Nicht alle Ansprüche gelten gleichermaßen
Die beschriebenen Rechte gelten in erster Linie für deutsche Staatsangehörige und EU-Bürger mit gültigem Aufenthaltsrecht. Umfang und Art der Leistungen können vom Aufenthaltsstatus, Alter oder individuellen Lebensumständen abhängen. Für EU-Bürgerinnen und EU-Bürger ohne Freizügigkeitsrecht – etwa wenn kein Arbeitsverhältnis besteht und keine ausreichenden eigenen Mittel vorhanden sind – gelten teilweise besondere Einschränkungen, insbesondere beim Zugang zu SGB-II-Leistungen. Die rechtliche Lage in diesen Fällen ist komplex; eine individuelle Beratung durch spezialisierte Stellen ist unbedingt zu empfehlen.
Wo können Betroffene ihre Rechte durchsetzen?
Ein Rechtsanspruch nützt wenig ohne Wissen darüber, wo er geltend gemacht werden kann. Die wichtigsten Anlaufstellen:
- Sozialamt der Gemeinde – zuständig für Unterbringung, Sozialhilfe (SGB XII) und Krankenhilfe; erste Anlaufstelle für alle ohne Bürgergeld-Anspruch
- Jobcenter – zuständig für Bürgergeld (SGB II) bei Erwerbsfähigen unter 65; stellt auch die Meldeadresse-Frage in den Mittelpunkt
- Beratungsstellen der Wohnungslosenhilfe – Caritas, Diakonie, Stadtmission und kommunale Träger bieten Postadresse, Begleitberatung und Lotsenfunktion
- Soziale Rechtsberatung – VdK, Paritätischer Wohlfahrtsverband und Verbraucherzentralen bieten kostenlose oder kostengünstige Erstberatung zu Sozialleistungen
- Ombudsstellen der Jobcenter – bei Konflikten mit dem Jobcenter können unabhängige Ombudspersonen eingeschaltet werden
- Sozialgericht – bei Ablehnung von Leistungen ist ein Widerspruch und anschließend eine Klage beim Sozialgericht möglich; Prozesskostenhilfe kann beantragt werden
Wohnungslosenhilfe-Einrichtungen kennen das lokale Behördengefüge und wissen, welche Stelle für welche Leistung zuständig ist.
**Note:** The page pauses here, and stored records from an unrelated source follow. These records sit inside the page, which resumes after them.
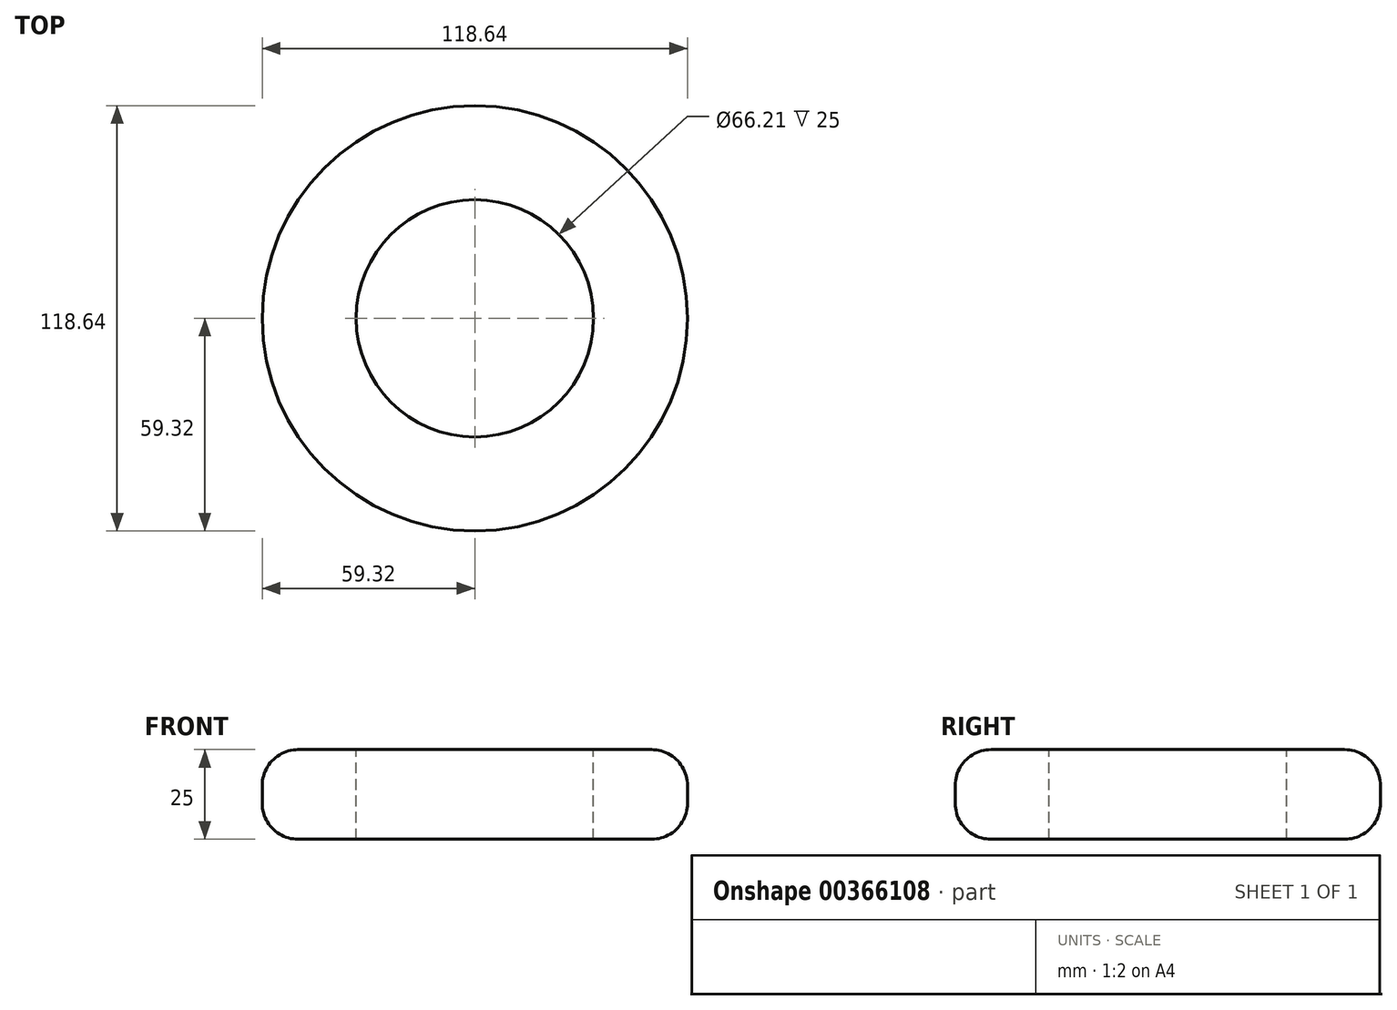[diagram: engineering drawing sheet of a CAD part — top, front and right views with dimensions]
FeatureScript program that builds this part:
annotation { "Feature Type Name" : "Feature", "Feature Type Description" : "" }
export const myFeature = defineFeature(function(context is Context, id is Id, definition is map)
    precondition{}
    {
        {
            var Q0;
            Q0=qCreatedBy(makeId("Top.planeOp"),FACE);
            var sketch = newSketch(context, id + "F0", { "sketchPlane" : qUnion([Q0])});
            skCircle(sketch, "E0", {"center": v(0, 0) * mm, "radius": 59.32 * mm});
            skSolve(sketch);
        }
        {
            var Q0;
            Q0=makeQuery(id+"F0.imprint","IMPRINT",FACE,{"disambiguationData":[TD([[makeQuery(id+"F0.imprint","IMPRINT",EDGE,{"derivedFrom":sQuery(id+"F0.wireOp",EDGE,"E0")}),1.0]])]});
            var Q1;
            Q1=makeQuery(id+"F0.imprint","IMPRINT",FACE,{"disambiguationData":[TD([[makeQuery(id+"F0.imprint","IMPRINT",EDGE,{"derivedFrom":sQuery(id+"F0.wireOp",EDGE,"E0")}),1.0]])]});
            extrude(context, id + "F1", {"entities" : qUnion([Q0, Q1]), "depth" : 25 * mm});
        }
        {
            var Q0;
            Q0=makeQuery(id+"F1.opExtrude","CAP_FACE",FACE,{"disambiguationData":[OSD([sQuery(id+"F0.wireOp",EDGE,"E0")])],"isStart":false});
            cPlane(context, id + "F2", {"entities" : qUnion([Q0]), "cplaneType" : CPlaneType.OFFSET, "offset" : 25 * mm, "width" : 150 * mm, "height" : 150 * mm});
        }
        {
            var Q0;
            Q0=qCreatedBy(id+"F2.planeOp",FACE);
            var sketch = newSketch(context, id + "F3", { "sketchPlane" : qUnion([Q0])});
            skCircle(sketch, "E1", {"center": v(0, 0) * mm, "radius": 33.1 * mm});
            skSolve(sketch);
        }
        {
            var Q0;
            Q0 = qSketchRegion(id + "F3", true);
            extrude(context, id + "F4", {"entities" : qUnion([Q0]), "operationType" : NewBodyOperationType.REMOVE, "oppositeDirection" : true, "depth" : 116.98 * mm});
        }
        {
            var Q0;
            Q0=makeQuery(id+"F1.opExtrude","CAP_EDGE",EDGE,{"disambiguationData":[OSD([sQuery(id+"F0.wireOp",EDGE,"E0")])],"isStart":true});
            var Q1;
            Q1=makeQuery(id+"F1.opExtrude","CAP_EDGE",EDGE,{"disambiguationData":[OSD([sQuery(id+"F0.wireOp",EDGE,"E0")])],"isStart":false});
            fillet(context, id + "F5", {"entities" : qUnion([Q0, Q1]), "radius" : 10 * mm, "tangentPropagation" : true, "allowEdgeOverflow" : false});
        }
    });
Gerade für Menschen, die das erste Mal in einer solchen Situation sind, ist diese Lotsenfunktion oft entscheidend – mehr noch als die Kenntnis einzelner Paragraphen.
Warum gibt es so viele Obdachlose, obwohl Ansprüche bestehen?
Die Lücke zwischen formalem Recht und gelebter Wirklichkeit hat mehrere Ursachen. Erstens ist das Hilfesystem fragmentiert: Bund, Länder und Kommunen teilen sich Zuständigkeiten, ohne dass ein einheitlicher Zugangsweg existiert. Zweitens setzen viele Leistungen eine Antragstellung voraus, die ohne Wohnsitz, Dokumente und bürokratische Kenntnisse faktisch kaum möglich ist. Drittens sind Scham, Misstrauen gegenüber Behörden und psychische Erkrankungen Faktoren, die Menschen davon abhalten, Ansprüche geltend zu machen.
Der Wohnungslosenbericht 2024 zeigt zudem, dass ein erheblicher Anteil der Wohnungslosen von Gewalt und Diskriminierung durch Behörden berichtet. Diskriminierende Erfahrungen senken die Bereitschaft, Hilfsangebote aufzusuchen – ein Teufelskreis, der mit formalen Leistungsansprüchen allein nicht durchbrochen werden kann.
Strukturell ist der entscheidende Engpass nicht das Recht, sondern der Wohnungsmarkt. Wenn bezahlbarer Wohnraum fehlt, kann auch ein funktionierendes Hilfesystem keine dauerhafte Lösung bieten. Das 2030-Ziel der Bundesregierung – Überwindung von Wohnungs- und Obdachlosigkeit – setzt daher auf einen kombinierten Ansatz aus Prävention, Sofortzugang zu Wohnraum (Housing First) und Sozialbegleitung.